Well, that would be a relief. That this is the age of the Curator is hardly big news or even news - people have been moaning about it for a while (including myself in Retromania) and as far as I can tell the very first person to spot this development, and frame it in positive terms, was Brian Eno, in a review of a book about hypertext for Artforum. In 1991.

There are times when it feels like we're going round in circles - a  hyperstasis of thought and critique as much as of cultural production. 
^^^^^^^^^^^^^^^^^
Momus (the singer not the art-crit-site) making reference to "provocateurs like Richard Prince" also reminded me of Our God Is Speed's recent flagging up of responses to Prince's latest / lamest provocation, "Instagrams".

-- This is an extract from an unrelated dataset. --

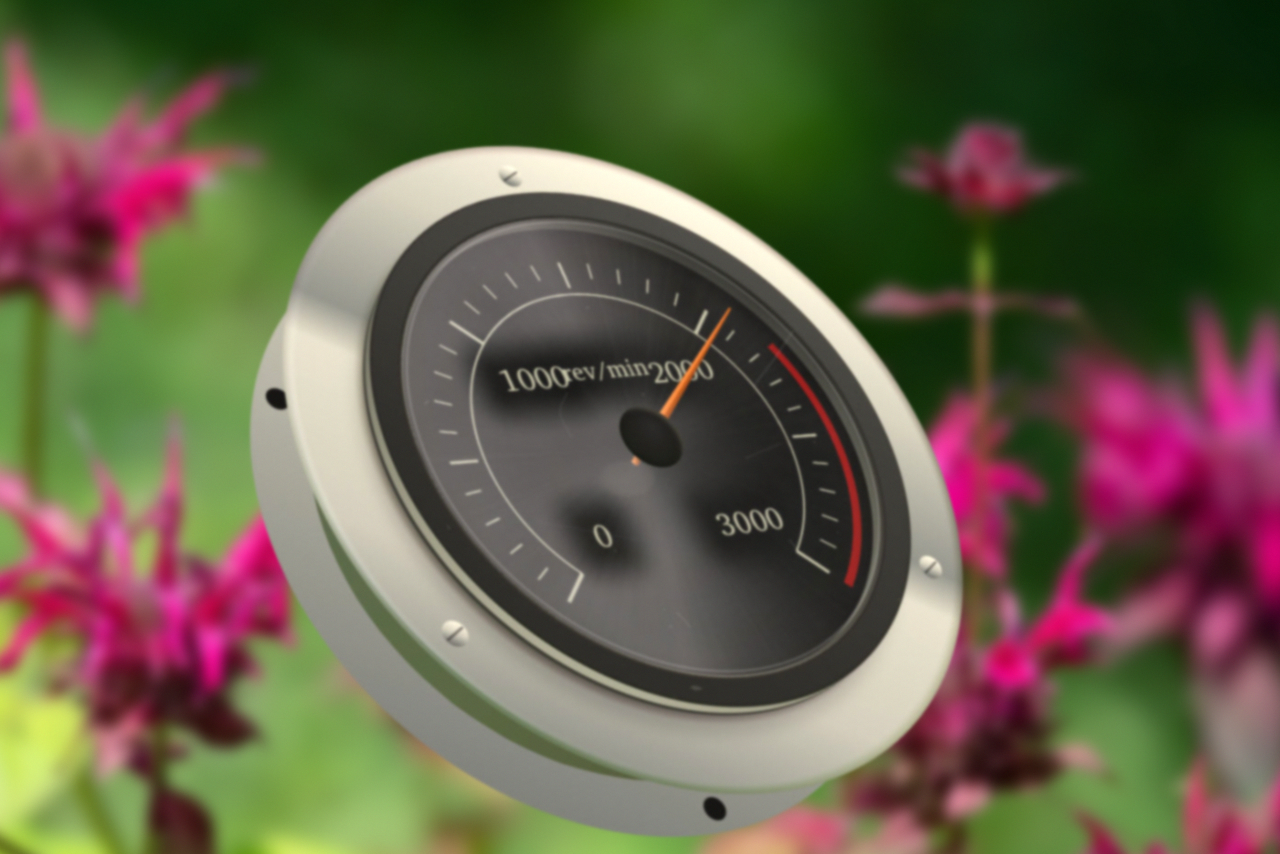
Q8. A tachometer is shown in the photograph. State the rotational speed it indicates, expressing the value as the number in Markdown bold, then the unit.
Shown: **2050** rpm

 Peter Schjeldahl notes the "fated"-ness (or less kindly, dire predictability) of his exhibiting " thirty-eight Instagrams harvested from the Internet and inkjet-printed on canvas", for "had Prince uncharacteristically dozed, some other artist was going to notice that Instagram recasts Andy’s proverbial fifteen minutes by urging everybody to be famous fifteen times a day".  The rhetorical question "Is it art?" is followed by "Of course it’s art, though by a well-worn Warholian formula", The real question is: it good or new or interesting or powerful art?  What does it make you feel? Schjeldahl does in fact go on to answers those questions by saying that his reaction to Prince's Instagrams was "something like a wish to be dead—which, say what you want about it, is the surest defense against assaults of postmodernist attitude. Come to think of it, death provides an apt metaphor for the pictures: memento mori of perishing vanity. Another is celestial: a meteor shower of privacies being burnt to cinders in the atmosphere of publicity. They fall into contemporary fame—a sea that is a millimetre deep and horizon-wide."



Schjedahl's twist on Warhol's "famous for fifteen minutes" as "famous fifteen times a day" recalls nothing so much as Momus's "in the future everyone will be famous for fifteen people" maxim of over two decades ago.  That's the nature of microfame today -- shrunk both in scale and duration, approaching the degree zero of parochial and ephemeral. 

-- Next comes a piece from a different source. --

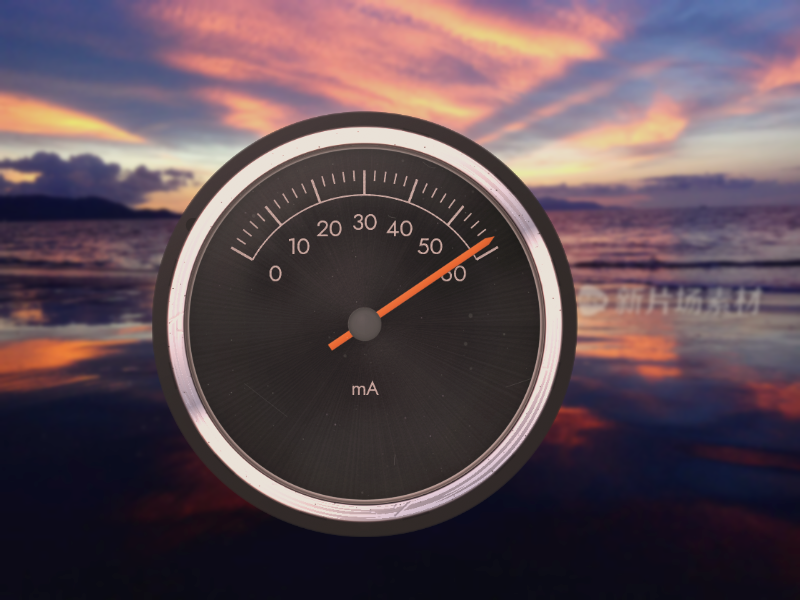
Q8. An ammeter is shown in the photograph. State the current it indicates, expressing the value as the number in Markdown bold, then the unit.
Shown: **58** mA
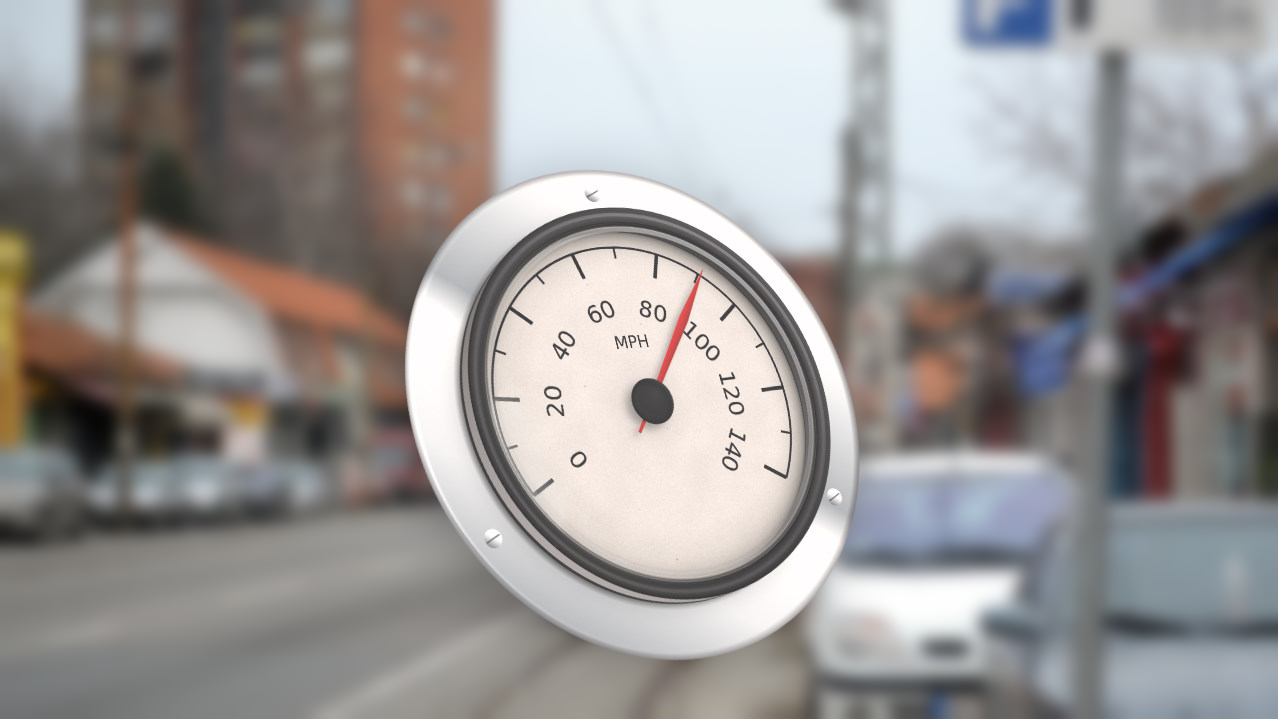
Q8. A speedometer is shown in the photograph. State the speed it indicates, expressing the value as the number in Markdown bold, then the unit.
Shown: **90** mph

"Wish to be dead" also, if you'll  pardon me, reminded me of anechronosis: my term (anachronism + necrosis) for the "curious 'undead' quality exuded" by retro culture artifacts.  Explaining it an interview, I said: "It's a really unpleasant sensation. Things under the sway of anechronosis are just nothing. You might as well be dead." 


Paddy Johnson is more blunt:  "Richard Prince Sucks"

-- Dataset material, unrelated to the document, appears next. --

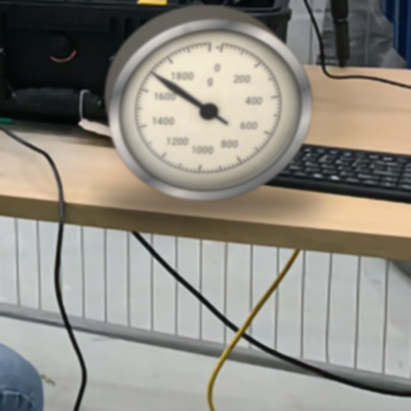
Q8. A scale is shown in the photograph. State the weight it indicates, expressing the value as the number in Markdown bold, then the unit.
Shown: **1700** g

"The most remarkable feature of the show is that the printouts are reflected perfectly in Gagosian's shiny floor. Thin offerings for anyone who is in possession of a brain....



"We can trace appropriation precedents back to Warhol, and Prince as an early adopter, but who cares? Copy-paste culture is so ubiquitous now that appropriation remains relevant only to those who have piles of money invested in appropriation artists....
"There's no reason for the reproductions to exist, except to make Prince a little cash—the prints are apparently going forup to $100,000 a pop. This makes the show exceptionally vapid. Don't go see it. Don't ever buy the work."